In the most extreme cases this practice is clearly at odds with the basic principles of safeguarding vulnerable children and young people. I don’t believe we have been consulted either nationally or locally on a case by case basis on the principles of this policy, yet directors of children’s services have a legal duty to protect and promote the health, safety and welfare of all children and young people. We also remain completely in the dark about the criteria used to select children to fulfil this role, the kinds of situations they are being sent into or the support they are offered before, during or after undertaking this role. We don’t know the numbers involved nor the age and profile of those who are gathering intelligence on behalf of the police or security services. Whether any of them are in care is a significant concern given our corporate parenting duties.
When questioned by the Chair of the House of Lords Secondary Legislation Scrutiny Committee, the Minister of State for Security and Economic Crime at the Home Office indicated that previous criminal activity is a main factor for selecting young people. However, this overlooks the inherent vulnerability of children who are criminally exploited by unscrupulous adults and are coerced into committing crimes. The risks appear huge and, whilst I am aware of the longstanding use of children and young people to support trading standards operations, there’s an enormous difference between a 15-year-old being asked to buy cigarettes from a corner shop and them engaging in risky, and potentially dangerous, situations to help build a criminal prosecution case against violent sex offenders, radical extremists and drug dealers.

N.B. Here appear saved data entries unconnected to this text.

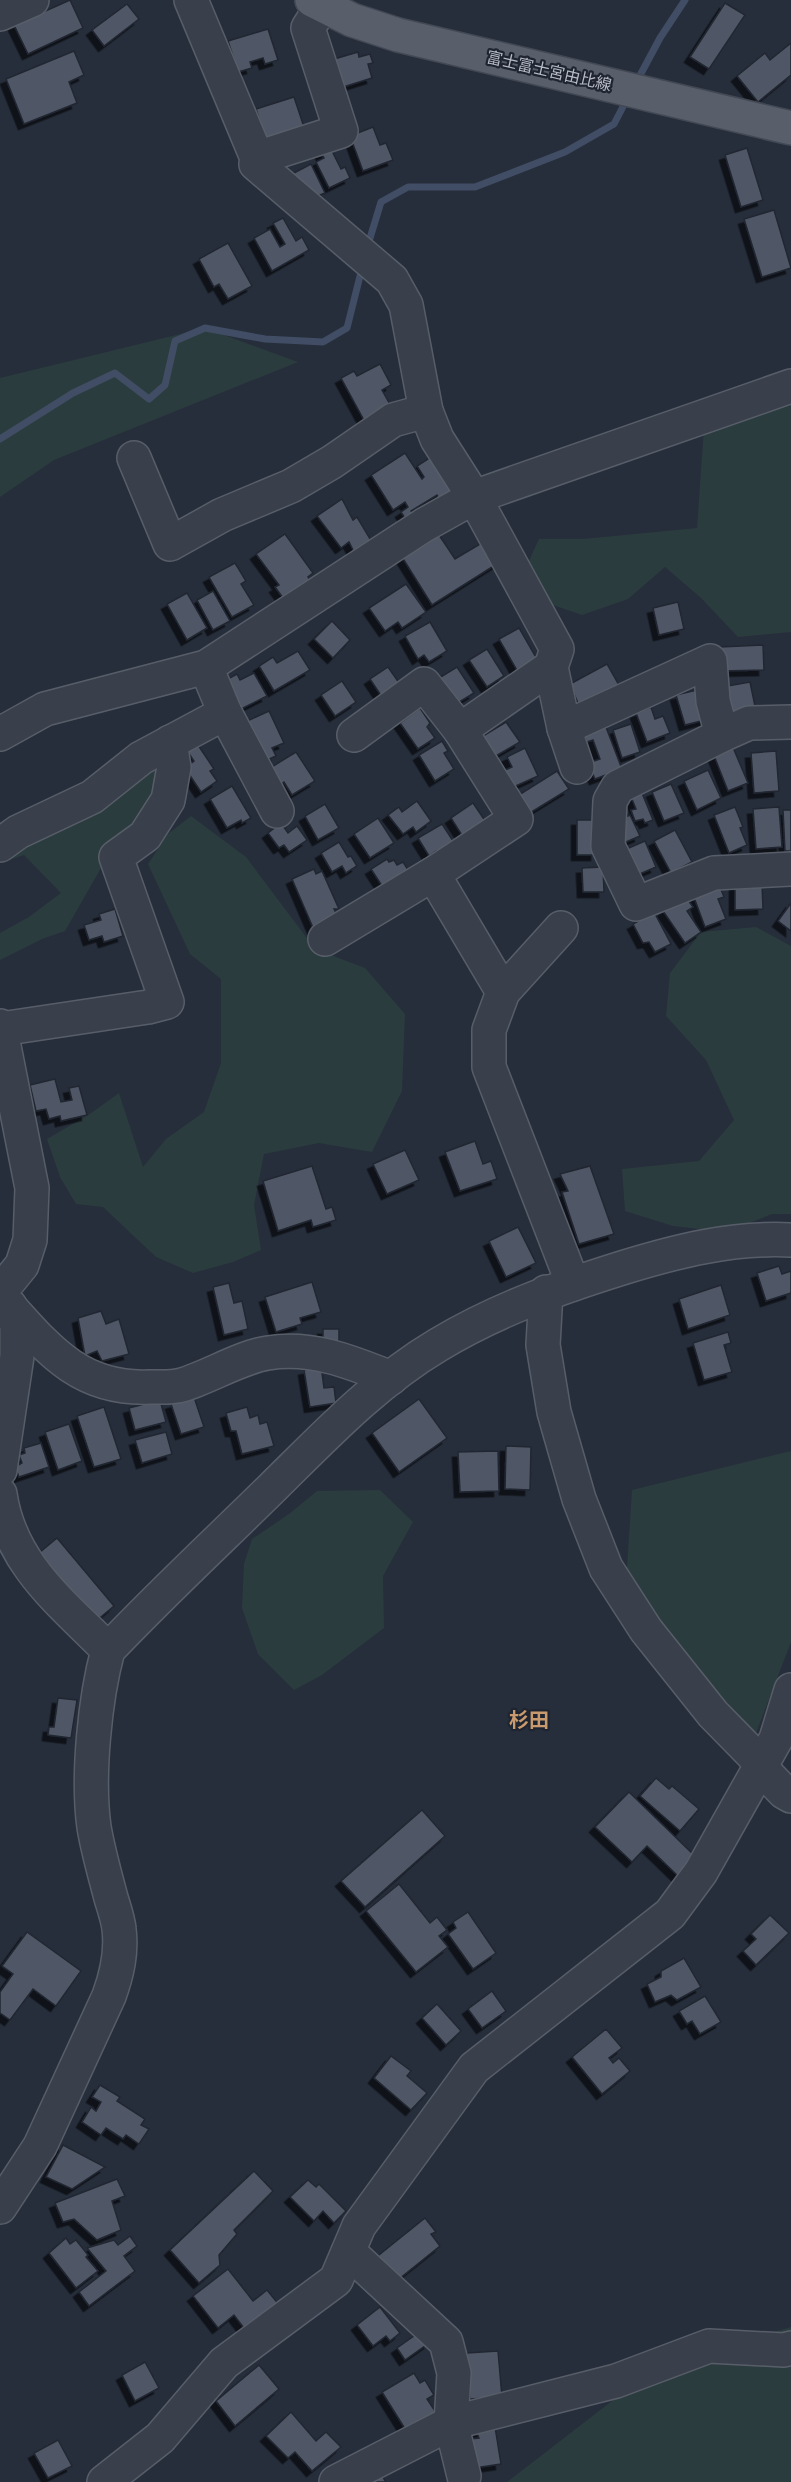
<svg xmlns="http://www.w3.org/2000/svg" width="791" height="2482" font-family="'Fira Sans Condensed','Noto Sans JP',sans-serif">
<defs>
<filter id="shadow"><feDropShadow dx="-5.5" dy="5.5" stdDeviation="0" flood-color="#0009"/></filter>
</defs>
<rect width="100%" height="100%" fill="#262e3b"/>
<g fill="#2b3c3e">
<path d="M205 328 298 362 54 460 0 497V378Z"/>
<path d="M791 399V632L738 637 701 598 665 567 628 599 582 615 547 603 526 567 539 539H583L697 528 704 428Z"/>
<path d="M146 759 162 767 136 840 100 848 101 868 65 931 42 939 0 960V933L29 917 61 893 24 855 0 863V841Z"/>
<path d="M191 816 246 857 315 949 365 968 405 1014 402 1091 372 1152 319 1143 264 1154 254 1205 261 1250 233 1262 193 1273 156 1257 103 1207 76 1204 60 1177 47 1139 90 1114 119 1093 143 1167 166 1139 204 1112 221 1063V979L190 954 148 864 168 834Z"/>
<path d="M756 927 791 946V1214H772L726 1232 673 1226 625 1211 622 1169 699 1161 734 1120 706 1060 666 1016 670 973 701 932Z"/>
<path d="M791 1451V1642L756 1733 625 1598 632 1490Z"/>
<path d="M380 1490 413 1522 383 1576 384 1628 322 1675 294 1690 258 1654 242 1608 244 1564 252 1539 289 1514 317 1491Z"/>
<path d="M791 2327V2482H507L656 2367Z"/>
</g>
<g fill="none" stroke-linecap="round" stroke-linejoin="round">
<g stroke="#404d64" stroke-width="7">
<path d="M637 81 660 38 685 0"/>
<path d="M367 248 381 202 408 187H475L565 152 614 124 627 99"/>
<path d="M0 439 73 393 115 373 149 399 165 385 175 341 205 328 265 339 323 342 347 328 362 268"/>
</g>
</g>
<g fill="#505765" stroke="#212732" stroke-width="1.5" filter="url(#shadow)">
<path d="M70 0 83 28 28 54 14 25Z"/>
<path d="M725 3 745 15 709 69 690 57Z"/>
<path d="M127 4 139 19 104 46 92 30Z"/>
<path d="M268 29 278 60 265 64 263 58 250 62 252 68 238 72 228 41Z"/>
<path d="M791 43V75L758 102 737 76 765 53 770 60Z"/>
<path d="M74 51 84 75 69 82 77 103 24 124 6 79Z"/>
<path d="M358 52 359 57 370 54 373 63 368 64 372 78 340 88 331 60Z"/>
<path d="M294 97 306 133 267 145 256 109Z"/>
<path d="M373 127 380 145 386 143 393 160 363 171 350 136Z"/>
<path d="M747 148 763 200 741 207 725 155Z"/>
<path d="M331 149 341 169 345 167 350 178 329 188 316 162 324 158 321 153Z"/>
<path d="M311 164 325 193 308 200 292 174Z"/>
<path d="M774 210 791 268 762 277 744 219Z"/>
<path d="M283 218 296 241 302 237 309 250 272 271 254 238 270 229 280 247 285 244 273 223Z"/>
<path d="M228 243 252 286 228 299 219 284 214 287 199 259Z"/>
<path d="M380 364 391 385 382 390 392 408 365 422 341 378 354 371 357 376Z"/>
<path d="M405 453 422 479 424 477 417 466 434 455 456 489 440 500 437 495 411 511 415 516 407 521 401 512 408 507 405 502 393 510 371 475Z"/>
<path d="M342 499 353 520 357 517 372 542 355 554 349 542 341 548 317 516Z"/>
<path d="M285 534 313 573 308 577 315 587 289 606 275 587 279 585 256 554Z"/>
<path d="M439 535 455 559 485 541 500 562 432 605 402 557Z"/>
<path d="M235 563 246 581 241 584 254 605 232 617 209 577Z"/>
<path d="M406 584 426 612 402 628 398 622 385 631 369 608Z"/>
<path d="M213 591 230 621 213 630 197 600Z"/>
<path d="M187 593 207 628 187 640 167 604Z"/>
<path d="M678 602 684 629 659 635 653 608Z"/>
<path d="M332 621 350 640 333 658 314 639Z"/>
<path d="M430 622 447 651 429 662 424 655 418 659 405 636Z"/>
<path d="M519 628 538 661 518 672 499 639Z"/>
<path d="M763 645 764 670 721 671 720 647Z"/>
<path d="M487 649 504 676 487 687 469 660Z"/>
<path d="M298 651 310 670 274 691 259 666 273 657 277 663Z"/>
<path d="M607 664 620 687 580 708 570 684Z"/>
<path d="M388 667 402 687 384 700 370 679Z"/>
<path d="M457 667 474 693 456 704 439 678Z"/>
<path d="M254 673 267 696 241 709 226 680 237 674 240 680Z"/>
<path d="M342 681 356 702 335 716 321 695Z"/>
<path d="M750 682 756 711 728 716 722 687Z"/>
<path d="M701 689 709 719 685 725 676 695Z"/>
<path d="M651 707 655 719 663 716 670 733 647 742 636 713Z"/>
<path d="M420 708 430 723 427 727 435 738 418 749 400 723Z"/>
<path d="M269 711 284 743 272 748 276 756 263 762 245 722Z"/>
<path d="M506 722 520 742 489 760 478 739Z"/>
<path d="M604 722 622 769 595 779 588 763 600 759 593 740 587 742 582 730Z"/>
<path d="M631 724 640 752 622 758 613 730Z"/>
<path d="M442 741 448 751 444 753 454 769 435 781 419 755Z"/>
<path d="M198 745 214 769 210 771 217 781 201 792 185 768 194 761 188 752Z"/>
<path d="M732 745 748 783 728 791 713 753Z"/>
<path d="M525 748 538 776 509 789 501 772 512 767 507 757Z"/>
<path d="M776 751 779 791 754 793 751 753Z"/>
<path d="M296 752 315 781 292 795 284 782 275 788 270 768Z"/>
<path d="M708 770 721 798 697 810 684 781Z"/>
<path d="M557 771 569 789 525 816 514 798Z"/>
<path d="M671 784 684 813 664 821 652 792Z"/>
<path d="M232 786 251 818 242 823 241 820 227 828 210 799Z"/>
<path d="M642 793 653 820 645 823 643 819 635 821 631 810 636 809 631 797Z"/>
<path d="M417 801 431 821 416 832 413 827 403 834 388 815 399 807 402 812Z"/>
<path d="M473 803 488 825 465 840 451 818Z"/>
<path d="M325 804 339 828 318 840 305 816Z"/>
<path d="M735 807 743 827 740 828 747 845 729 853 714 815Z"/>
<path d="M779 807 782 847 756 849 753 809Z"/>
<path d="M783 810H791V851H785Z"/>
<path d="M630 815 640 836 619 845 620 820Z"/>
<path d="M378 818 394 843 370 858 354 834Z"/>
<rect x="577" y="820" width="19" height="35"/>
<path d="M281 823 288 833 297 826 307 840 289 852 284 845 279 848 268 833Z"/>
<path d="M442 824 457 847 440 858 436 851 429 856 418 838Z"/>
<path d="M675 830 692 862 671 873 654 841Z"/>
<path d="M645 841 656 867 635 876 624 850Z"/>
<path d="M339 842 348 857 351 856 357 866 346 873 342 866 332 872 321 853Z"/>
<path d="M387 859 389 862 394 860 397 865 403 862 414 879 388 895 371 869Z"/>
<path d="M603 867 604 892H583L582 868Z"/>
<path d="M314 869 316 874 322 871 339 909H334L339 919 314 930 292 879Z"/>
<path d="M718 882 724 897 718 899 726 919 705 927 692 892Z"/>
<path d="M735 884H762L763 909 735 910Z"/>
<path d="M685 896 693 907 687 911 701 932 685 943 663 911Z"/>
<path d="M791 903V931L778 921Z"/>
<path d="M115 909 123 936 104 942 102 936 89 940 84 925 101 920 99 914Z"/>
<path d="M654 912 671 944 655 952 649 942 643 943 633 924Z"/>
<path d="M55 1079 61 1102 72 1100 69 1088 79 1086 87 1115 61 1121 60 1116 49 1119 46 1109 36 1111 30 1085Z"/>
<path d="M475 1141 483 1164 491 1161 497 1179 460 1191 445 1152Z"/>
<path d="M405 1150 419 1180 387 1194 373 1164Z"/>
<path d="M312 1166 326 1209 332 1207 336 1220 313 1227 311 1220 278 1231 263 1181Z"/>
<path d="M590 1166 614 1234 579 1244 562 1192 568 1191 560 1174Z"/>
<path d="M518 1227 536 1263 506 1277 489 1241Z"/>
<path d="M779 1266 782 1274 791 1271V1293L766 1301 757 1273Z"/>
<path d="M312 1282 321 1312 300 1318 302 1324 276 1332 265 1297Z"/>
<path d="M229 1283 234 1303 242 1301 248 1329 224 1335 213 1287Z"/>
<path d="M721 1285 730 1315 688 1329 679 1299Z"/>
<path d="M101 1311 106 1324 119 1319 129 1354 102 1361 97 1351 85 1356 78 1318Z"/>
<rect x="323" y="1329" width="16" height="17"/>
<path d="M728 1332 731 1343 724 1345 732 1372 704 1380 693 1343Z"/>
<path d="M308 1369 329 1372 322 1373 324 1388 334 1387 336 1403 310 1407 304 1370Z"/>
<path d="M194 1397 204 1427 181 1434 171 1404Z"/>
<path d="M419 1399 447 1438 399 1472 372 1433Z"/>
<path d="M160 1400 166 1422 135 1430 129 1408Z"/>
<path d="M104 1407 121 1459 94 1467 77 1416Z"/>
<path d="M247 1407 250 1418 258 1415 260 1424 267 1422 274 1446 242 1454 236 1431H231L226 1413Z"/>
<path d="M69 1424 82 1461 58 1470 45 1432Z"/>
<path d="M166 1432 172 1454 142 1463 135 1440Z"/>
<path d="M41 1443 49 1467 19 1477 15 1467 22 1463 19 1455 25 1453 24 1448Z"/>
<path d="M506 1446 531 1447 530 1490 505 1489Z"/>
<path d="M498 1451 499 1491 460 1492 458 1452Z"/>
<path d="M57 1538 114 1606 96 1621 39 1553Z"/>
<path d="M58 1698 77 1700 71 1738 48 1735 49 1727H54Z"/>
<path d="M656 1778 669 1789 672 1786 699 1809 680 1831 640 1796Z"/>
<path d="M629 1792 699 1860 680 1878 647 1846 632 1862 595 1827Z"/>
<path d="M422 1810 445 1836 365 1907 341 1881Z"/>
<path d="M399 1884 430 1923 437 1917 447 1930 439 1936 448 1947 416 1972 366 1911Z"/>
<path d="M468 1912 496 1953 473 1969 448 1934 456 1928 453 1922Z"/>
<path d="M770 1915 789 1933 756 1965 743 1951 756 1939 751 1934Z"/>
<path d="M27 1932 81 1971 56 2006 33 1989 10 2020 0 2013V1992L13 1974 2 1966Z"/>
<path d="M684 1958 701 1987 677 2000 671 1995 655 2002 647 1984 661 1977V1971Z"/>
<path d="M492 1991 506 2011 482 2028 468 2009Z"/>
<path d="M705 1996 721 2022 700 2034 692 2021 687 2024 679 2011Z"/>
<path d="M437 2004 461 2031 446 2045 422 2018Z"/>
<path d="M606 2029 622 2048 609 2058 613 2063 619 2058 630 2071 602 2094 572 2057Z"/>
<path d="M391 2056 411 2071 407 2076 427 2093 411 2110 374 2078Z"/>
<path d="M100 2085 120 2097 117 2101 145 2119 141 2125 149 2129 139 2144 126 2135 123 2139 106 2128 101 2135 82 2122 91 2107 96 2111 101 2102 92 2097Z"/>
<path d="M63 2145 105 2167 72 2189 46 2177Z"/>
<path d="M254 2171 273 2191 234 2230 237 2234 219 2255 220 2265 199 2283 170 2250Z"/>
<path d="M117 2179 125 2196 112 2201 121 2230 97 2240 74 2219 63 2222 55 2203Z"/>
<path d="M308 2180 316 2187 319 2184 346 2211 334 2223 323 2211 314 2221 290 2197Z"/>
<path d="M425 2218 436 2232 431 2234 440 2246 394 2283 374 2259Z"/>
<path d="M130 2236 137 2246 124 2256 135 2271 89 2306 79 2292 106 2271 87 2248 114 2240 118 2245Z"/>
<path d="M66 2238 70 2244 76 2240 88 2255 86 2257 98 2271 76 2288 49 2253Z"/>
<path d="M228 2269 253 2301 267 2290 280 2306 247 2332 234 2315 218 2328 193 2296Z"/>
<path d="M380 2307 400 2333 390 2341 386 2336 373 2346 357 2325Z"/>
<path d="M421 2331 429 2343 405 2360 397 2348Z"/>
<path d="M498 2351 502 2397 470 2399 467 2353Z"/>
<path d="M145 2362 159 2388 135 2401 122 2375Z"/>
<path d="M259 2365 279 2389 235 2426 216 2401Z"/>
<path d="M414 2373 420 2383 425 2380 434 2395 427 2399 437 2414 407 2432 382 2392Z"/>
<path d="M291 2412 316 2441 326 2432 341 2447 312 2471 295 2452 288 2458 266 2436Z"/>
<path d="M495 2427 501 2464 474 2468 470 2439 479 2438 476 2430Z"/>
<path d="M58 2440 72 2466 48 2478 34 2453Z"/>
<path d="M379 2471 386 2482H360Z"/>
</g>
<g fill="none" stroke-linecap="round" stroke-linejoin="round">
<defs>
<g id="minor">
<path d="M191 0 257 158 256 164 392 280 406 305 426 411 437 439 474 497 557 649 551 667 564 728 577 767"/>
<path d="M0 14 32 0"/>
<path d="M257 158 341 131 308 28 322 6"/>
<path d="M134 458 170 544 222 515 291 486 332 462 393 420 426 411"/>
<path d="M206 667 225 713 277 811"/>
<path d="M791 722 749 723 722 735 618 787 610 801 608 846 636 904 714 873 791 869"/>
<path d="M564 728 710 661 713 701 722 735"/>
<path d="M460 730 551 667"/>
<path d="M0 734 45 709 206 667 424 525 474 497 791 386"/>
<path d="M0 845 18 832 92 797 141 758 225 713"/>
<path d="M433 874 503 992"/>
<path d="M561 928 503 992 489 1030V1067L573 1284"/>
<path d="M325 939 433 874 516 819 460 730 424 684 354 735"/>
<path d="M0 1026 32 1188 30 1240 22 1265 0 1292"/>
<path d="M1 1029 148 1007 167 1002 116 857 145 836 168 800 174 767 170 742"/>
<path d="M546 1292 543 1345 554 1412 579 1499 606 1568 646 1630 713 1714 761 1763"/>
<path d="M10 1307C51 1353 83 1390 150 1387 160 1387 172 1388 182 1385 209 1377 241 1357 268 1353 312 1346 351 1362 391 1378"/>
<path d="M0 1470 17 1356V1326L10 1306"/>
<path d="M0 1494C10 1564 62 1603 108 1650"/>
<path d="M759 1766 784 1792 791 1796"/>
<path d="M0 2207 40 2146 109 1996C117 1974 122 1953 119 1929 118 1919 114 1908 111 1898 105 1875 98 1851 94 1827 87 1776 95 1698 108 1650 160 1595 216 1543 270 1490 322 1439 374 1383 438 1345 496 1310 558 1288 622 1268 677 1251 733 1237 791 1240"/>
<path d="M349 2252 446 2342 454 2373 451 2423 464 2476"/>
<path d="M104 2482 160 2438 224 2363 336 2280 359 2226 474 2068 670 1914 701 1872 776 1739 791 1690"/>
<path d="M336 2482 451 2423 616 2381 709 2346 784 2350 791 2348"/>
</g>
<path id="major" d="M312 0 352 20 398 35 791 128"/>
</defs>
<use href="#minor" stroke="#585e69" stroke-width="36"/>
<use href="#major" stroke="#434954" stroke-width="36"/>
<use href="#minor" stroke="#3a404b" stroke-width="33"/>
<use href="#major" stroke="#585f6b" stroke-width="33"/>
</g>
<g text-anchor="middle" dominant-baseline="central" stroke-width="4.5" stroke-linejoin="round" paint-order="stroke">
<g font-size="16" fill="#b6bbc6" stroke="#1f2530">
<text transform="translate(549 71) rotate(13)">富士富士宮由比線</text>
</g>
<g font-size="20" font-weight="bold" fill="#c99a6e" stroke="#1f2530">
<text x="529" y="1720">杉田</text>
</g>
</g>
</svg>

I’m pleased that members of the Scrutiny Committee have highlighted this issue and will be examining it further in the coming weeks. Without their challenge to the Home Office in response to a seemingly routine amendment to the legislation process, we might have remained completely ignorant of this situation.
Whilst things turned out rather well for Gary “Eggsy” Unwin, the gang protagonist in the Kingsman, I fear there won’t be the same happy Hollywood ending for other young people drawn into this world and I will take a keen interest in how this matter unfolds when it goes before the Joint Committee on Human Rights.